August 29, 2018
Best Practices: The Current “State” of Affairs: Revisions to the SBA’s State Specific Requirements in the 2018 Authorization
by Katherine D. Tohanczyn
On August 14, 2018, the Small Business Administration (“SBA”) released the new 7a Authorization Wizard for lenders to download. While the new Authorization contains numerous changes and additions from the 2011 version, this article highlights only the revisions and additions relating to state specific requirements.
In addition to complying with SBA and other federal regulations, 7a lenders must also comply with applicable state laws. For lenders financing deals outside of their geographical footprint, failure to properly investigate, understand and comply with state laws may cause issues during liquidation resulting in a potential repair or denial of the SBA guarantee. To protect the interests of the SBA and lenders, the SBA incorporates certain state-specific requirements in the Authorization that must appear in certain credit and security documents.
The 2018 Authorization adds the following mandatory language for Borrowers who are residents of Georgia, Oregon and Washington:
1. Georgia: The following must appear in the Note if any borrower is resident of Georgia: “The undersigned borrower hereby waives the right to require the Holder of this obligation to confirm any foreclosure sale as a condition for taking action to collect on this note.”
2. Oregon: The following must appear in the Note if any borrower is resident of Oregon: “UNDER OREGON LAW, MOST AGREEMENTS, PROMISES AND COMMITMENTS MADE BY [BENEFICIARY]/US CONCERNING LOANS AND OTHER CREDIT EXTENSIONS WHICH ARE NOT FOR PERSONAL, FAMILY, OR HOUSEHOLD PURPOSES OR SECURED SOLELY BY GRANTOR’S/BORROWER’S RESIDENCE MUST BE IN WRITING, EXPRESS CONSIDERATION AND BE SIGNED BY [AN AUTHORIZED REPRESENTATIVE OF BENEFICIARY]/US TO BE ENFORCEABLE.”

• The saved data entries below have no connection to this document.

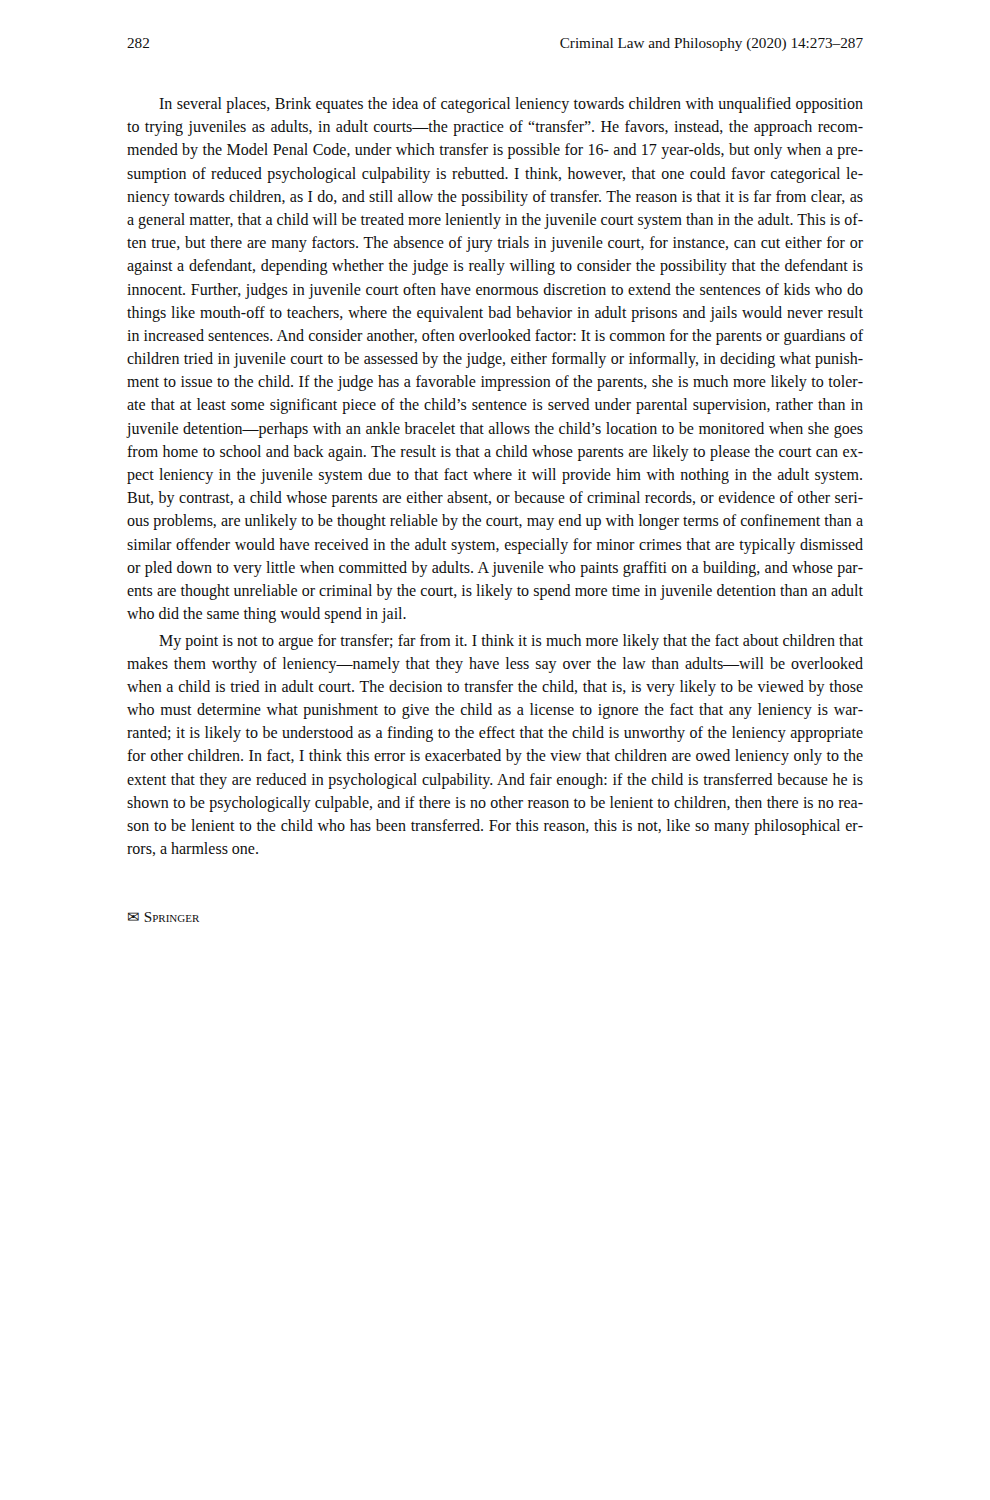282 Criminal Law and Philosophy (2020) 14:273–287
Page 282
In several places, Brink equates the idea of categorical leniency towards children with unqualified opposition to trying juveniles as adults, in adult courts—the practice of “transfer”. He favors, instead, the approach recommended by the Model Penal Code, under which transfer is possible for 16- and 17 year-olds, but only when a presumption of reduced psychological culpability is rebutted. I think, however, that one could favor categorical leniency towards children, as I do, and still allow the possibility of transfer. The reason is that it is far from clear, as a general matter, that a child will be treated more leniently in the juvenile court system than in the adult. This is often true, but there are many factors. The absence of jury trials in juvenile court, for instance, can cut either for or against a defendant, depending whether the judge is really willing to consider the possibility that the defendant is innocent. Further, judges in juvenile court often have enormous discretion to extend the sentences of kids who do things like mouth-off to teachers, where the equivalent bad behavior in adult prisons and jails would never result in increased sentences. And consider another, often overlooked factor: It is common for the parents or guardians of children tried in juvenile court to be assessed by the judge, either formally or informally, in deciding what punishment to issue to the child. If the judge has a favorable impression of the parents, she is much more likely to tolerate that at least some significant piece of the child’s sentence is served under parental supervision, rather than in juvenile detention—perhaps with an ankle bracelet that allows the child’s location to be monitored when she goes from home to school and back again. The result is that a child whose parents are likely to please the court can expect leniency in the juvenile system due to that fact where it will provide him with nothing in the adult system. But, by contrast, a child whose parents are either absent, or because of criminal records, or evidence of other serious problems, are unlikely to be thought reliable by the court, may end up with longer terms of confinement than a similar offender would have received in the adult system, especially for minor crimes that are typically dismissed or pled down to very little when committed by adults. A juvenile who paints graffiti on a building, and whose parents are thought unreliable or criminal by the court, is likely to spend more time in juvenile detention than an adult who did the same thing would spend in jail.
My point is not to argue for transfer; far from it. I think it is much more likely that the fact about children that makes them worthy of leniency—namely that they have less say over the law than adults—will be overlooked when a child is tried in adult court. The decision to transfer the child, that is, is very likely to be viewed by those who must determine what punishment to give the child as a license to ignore the fact that any leniency is warranted; it is likely to be understood as a finding to the effect that the child is unworthy of the leniency appropriate for other children. In fact, I think this error is exacerbated by the view that children are owed leniency only to the extent that they are reduced in psychological culpability. And fair enough: if the child is transferred because he is shown to be psychologically culpable, and if there is no other reason to be lenient to children, then there is no reason to be lenient to the child who has been transferred. For this reason, this is not, like so many philosophical errors, a harmless one.
✉ Springer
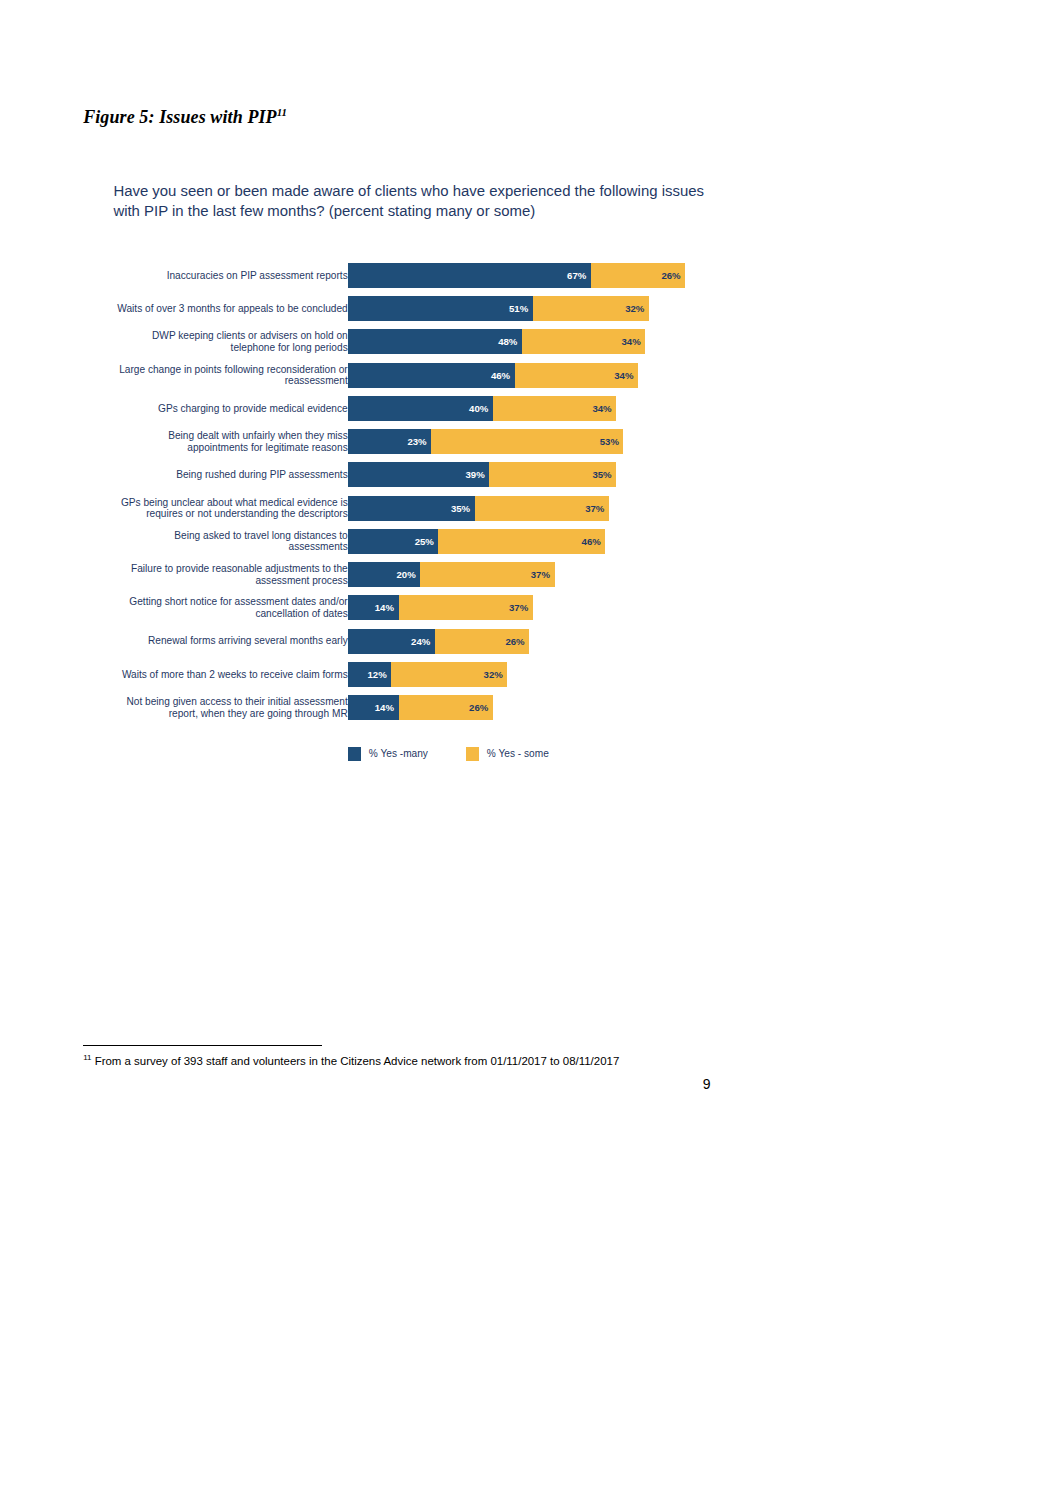Figure 5: Issues with PIP11
Have you seen or been made aware of clients who have experienced the following issues with PIP in the last few months? (percent stating many or some)
| Inaccuracies on PIP assessment reports | 67% 26% |
| Waits of over 3 months for appeals to be concluded | 51% 32% |
| DWP keeping clients or advisers on hold on telephone for long periods | 48% 34% |
| Large change in points following reconsideration or reassessment | 46% 34% |
| GPs charging to provide medical evidence | 40% 34% |
| Being dealt with unfairly when they miss appointments for legitimate reasons | 23% 53% |
| Being rushed during PIP assessments | 39% 35% |
| GPs being unclear about what medical evidence is requires or not understanding the descriptors | 35% 37% |
| Being asked to travel long distances to assessments | 25% 46% |
| Failure to provide reasonable adjustments to the assessment process | 20% 37% |
| Getting short notice for assessment dates and/or cancellation of dates | 14% 37% |
| Renewal forms arriving several months early | 24% 26% |
| Waits of more than 2 weeks to receive claim forms | 12% 32% |
| Not being given access to their initial assessment report, when they are going through MR | 14% 26% |
% Yes -many
% Yes - some
11 From a survey of 393 staff and volunteers in the Citizens Advice network from 01/11/2017 to 08/11/2017
9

3. Washington: The following language must appear in boldface ten-point type to the Note, Guarantees and other Credit Agreements if any borrower or guarantor is resident of Washington: “Oral agreements or oral commitments to loan money, extend credit, or to forbear from enforcing repayment of a debt are not enforceable under Washington law.”
Further, the 2018 Authorization makes a number of other changes to the state specific provisions that already exist under the collateral conditions section of the Authorization. These revisions are as follows:
1. Arizona, Georgia, Kentucky, Wisconsin: whether the lender uses SBA Form 148/148L or the lender’s own form, the language was changed to cover all guarantees.
2. Georgia: mandatory language for guaranty was updated.
3. Missouri: a change due to an amendment to RSMO §432.047, effective August 28, 2013, added, “…or unexecuted…” before agreements in the first sentence.
4. Idaho, Alaska, Washington: added mandatory provision for real estate collateral.
Ultimately, it is important for lenders to review the new Authorization boilerplate in comparison to their legacy loan documents to ensure those documents comply with the new requirements. Additionally, lenders should stay appraised of updates in state laws that require revisions to the lender’s loan documents for enforceability, even if the SBA has not yet incorporated language into the Authorization in effect at the time.